Tuesday, January 6, 2015

GMO-Free Food Sales Explode Amid Public Awareness

Does it even pass the ‘organic’ label?
Americans are speaking with their wallets like never before in order to voice our true collective opinion of how corporations and Big Food are working with our food. One critical example of how we are demanding change can be seen where the sale of non-GMO Project Verified foods have more than doubled since 2013.
Verified GMO-free food sales were $3 billion in 2013 and were $8.5 billion in 2014! Not only that, organic food sales overall are projected to grow another 14% by 2018, and this is a modest estimate according to The United States Organic Food Market Forecast & Opportunities.
In 2012, organic food sales topped $81.3 billion, and with new methods of self-sustainability and organic farming, including hydroponics and roof-top arming in urban areas popping up all over the country, we could easily see these numbers double, or even triple.
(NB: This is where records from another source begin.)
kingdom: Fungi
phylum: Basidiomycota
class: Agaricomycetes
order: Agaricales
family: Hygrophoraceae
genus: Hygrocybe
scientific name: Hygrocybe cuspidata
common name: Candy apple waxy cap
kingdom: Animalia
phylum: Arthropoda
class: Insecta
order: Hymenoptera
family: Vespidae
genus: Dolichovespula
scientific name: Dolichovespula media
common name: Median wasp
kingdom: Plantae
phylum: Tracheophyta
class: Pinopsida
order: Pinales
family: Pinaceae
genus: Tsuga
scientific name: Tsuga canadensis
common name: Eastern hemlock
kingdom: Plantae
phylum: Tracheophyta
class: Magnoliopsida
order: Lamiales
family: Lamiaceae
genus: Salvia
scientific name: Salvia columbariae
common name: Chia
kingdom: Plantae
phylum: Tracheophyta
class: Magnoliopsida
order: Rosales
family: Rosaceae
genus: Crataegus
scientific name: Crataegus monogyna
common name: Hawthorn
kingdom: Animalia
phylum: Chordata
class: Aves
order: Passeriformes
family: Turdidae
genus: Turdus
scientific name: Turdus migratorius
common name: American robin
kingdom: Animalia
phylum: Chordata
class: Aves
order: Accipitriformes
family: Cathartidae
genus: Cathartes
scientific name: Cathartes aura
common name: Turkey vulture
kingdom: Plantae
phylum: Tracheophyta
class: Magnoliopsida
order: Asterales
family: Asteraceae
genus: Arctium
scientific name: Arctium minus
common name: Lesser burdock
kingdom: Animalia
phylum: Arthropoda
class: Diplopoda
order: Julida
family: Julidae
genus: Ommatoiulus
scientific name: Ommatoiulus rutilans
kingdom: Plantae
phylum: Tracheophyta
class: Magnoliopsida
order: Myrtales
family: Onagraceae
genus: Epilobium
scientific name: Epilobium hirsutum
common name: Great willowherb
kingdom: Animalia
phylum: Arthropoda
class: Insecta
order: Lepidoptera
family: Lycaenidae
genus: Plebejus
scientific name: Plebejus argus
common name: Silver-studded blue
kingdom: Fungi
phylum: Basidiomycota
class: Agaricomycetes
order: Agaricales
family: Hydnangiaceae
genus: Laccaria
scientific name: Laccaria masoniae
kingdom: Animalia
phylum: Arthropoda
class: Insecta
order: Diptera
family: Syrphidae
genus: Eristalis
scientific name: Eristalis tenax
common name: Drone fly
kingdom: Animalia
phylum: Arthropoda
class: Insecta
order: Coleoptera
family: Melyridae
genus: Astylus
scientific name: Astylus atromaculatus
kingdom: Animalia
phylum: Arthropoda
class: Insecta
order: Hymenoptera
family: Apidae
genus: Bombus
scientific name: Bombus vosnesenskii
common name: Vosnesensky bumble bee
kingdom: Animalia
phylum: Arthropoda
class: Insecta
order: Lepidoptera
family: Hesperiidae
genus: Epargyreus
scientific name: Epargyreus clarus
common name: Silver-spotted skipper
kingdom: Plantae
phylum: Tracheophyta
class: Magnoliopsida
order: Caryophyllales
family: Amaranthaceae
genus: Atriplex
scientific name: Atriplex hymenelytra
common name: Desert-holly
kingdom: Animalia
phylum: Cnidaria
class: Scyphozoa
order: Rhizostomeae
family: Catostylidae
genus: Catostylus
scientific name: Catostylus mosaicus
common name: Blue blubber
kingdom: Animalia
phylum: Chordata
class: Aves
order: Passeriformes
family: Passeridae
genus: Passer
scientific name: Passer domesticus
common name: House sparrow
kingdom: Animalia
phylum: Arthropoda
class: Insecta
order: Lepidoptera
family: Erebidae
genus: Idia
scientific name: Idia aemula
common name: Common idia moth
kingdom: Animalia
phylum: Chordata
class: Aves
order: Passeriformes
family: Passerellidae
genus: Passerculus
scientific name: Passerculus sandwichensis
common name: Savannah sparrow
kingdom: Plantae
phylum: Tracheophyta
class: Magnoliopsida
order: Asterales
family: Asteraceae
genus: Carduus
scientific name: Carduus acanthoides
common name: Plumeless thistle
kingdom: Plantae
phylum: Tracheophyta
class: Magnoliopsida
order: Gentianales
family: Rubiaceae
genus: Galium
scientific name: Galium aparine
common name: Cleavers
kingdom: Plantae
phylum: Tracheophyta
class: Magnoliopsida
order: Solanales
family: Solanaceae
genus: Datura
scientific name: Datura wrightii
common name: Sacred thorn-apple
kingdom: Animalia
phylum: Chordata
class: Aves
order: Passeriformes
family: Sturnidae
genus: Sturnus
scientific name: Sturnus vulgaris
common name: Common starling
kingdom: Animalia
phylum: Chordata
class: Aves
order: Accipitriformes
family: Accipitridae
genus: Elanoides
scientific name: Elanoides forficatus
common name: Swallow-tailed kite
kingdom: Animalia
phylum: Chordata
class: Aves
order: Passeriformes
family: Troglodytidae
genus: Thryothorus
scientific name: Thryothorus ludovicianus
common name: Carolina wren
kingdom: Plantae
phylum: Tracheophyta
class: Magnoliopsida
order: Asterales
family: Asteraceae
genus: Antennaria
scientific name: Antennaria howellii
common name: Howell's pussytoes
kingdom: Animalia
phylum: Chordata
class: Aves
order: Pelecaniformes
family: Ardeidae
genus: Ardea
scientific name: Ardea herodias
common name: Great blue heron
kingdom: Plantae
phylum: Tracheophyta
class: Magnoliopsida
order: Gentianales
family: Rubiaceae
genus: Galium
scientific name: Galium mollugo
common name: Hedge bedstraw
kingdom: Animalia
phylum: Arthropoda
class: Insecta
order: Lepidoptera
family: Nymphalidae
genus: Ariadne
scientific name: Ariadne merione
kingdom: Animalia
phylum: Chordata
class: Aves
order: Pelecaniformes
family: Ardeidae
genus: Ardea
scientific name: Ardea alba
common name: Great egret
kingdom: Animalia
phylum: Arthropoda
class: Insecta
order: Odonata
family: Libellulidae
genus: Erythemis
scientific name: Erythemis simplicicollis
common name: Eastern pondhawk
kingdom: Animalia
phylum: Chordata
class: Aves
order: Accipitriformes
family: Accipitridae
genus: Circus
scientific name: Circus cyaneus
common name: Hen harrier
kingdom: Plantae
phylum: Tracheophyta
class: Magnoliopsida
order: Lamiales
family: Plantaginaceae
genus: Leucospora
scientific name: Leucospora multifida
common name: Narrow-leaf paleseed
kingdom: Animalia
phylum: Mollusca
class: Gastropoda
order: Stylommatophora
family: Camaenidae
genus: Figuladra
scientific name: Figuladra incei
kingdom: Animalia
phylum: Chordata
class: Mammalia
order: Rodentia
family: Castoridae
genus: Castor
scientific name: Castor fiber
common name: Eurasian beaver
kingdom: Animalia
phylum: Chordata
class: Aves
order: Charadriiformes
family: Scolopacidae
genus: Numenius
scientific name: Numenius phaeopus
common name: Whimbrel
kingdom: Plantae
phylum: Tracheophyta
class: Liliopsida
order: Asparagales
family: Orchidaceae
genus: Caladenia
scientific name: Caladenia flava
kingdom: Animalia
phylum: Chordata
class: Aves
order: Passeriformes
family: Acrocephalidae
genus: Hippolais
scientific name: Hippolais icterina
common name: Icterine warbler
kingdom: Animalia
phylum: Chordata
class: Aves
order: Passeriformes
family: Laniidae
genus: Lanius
This is no surprise, as the term ‘non-GMO’ was expected to surpass even ‘organic’ as a buzz word in 2014 when it came to food sales. One study published by Progressive Grocer showed that consumers want Non-GMO now even more than ‘organic.’ This ought to give Monsanto, Dow, Syngenta, and the huge food corporations a run for their suicide-seed money: A staggering 80% of consumers sought out non-GMO products in their survey. The non-GMO issue has emerged as a consumer hot-button.

Even city-dwellers are looking at new ways of making a more gratifying living. One couple, highlighted in the latest issue of Edible magazine, dropped their high powered marketing jobs in the city and moved to a small plot of land in central Texas to start their own organic, hydroponic tomato farm.
In the first year of business, they already have enough restaurants clamoring for their product – grown without pesticides or GMO – to rake in cash for over 80 tons of juicy, red tomatoes that are reminiscent of the kind great grandmothers used to grow in their gardens. They don’t supplement with any lighting in their 6000 foot green house, use only sunlight, and 1/5 of the water it would take to grow the same amount of tomatoes on a conventional farm. They can also grow all year long.

It is actions like these, along with those of consumers, who have boycotted Kellogg’s, Gerber, Pepsi, Frito-Lay, Coca-Cola, and other GM pushing companies, that are making a difference.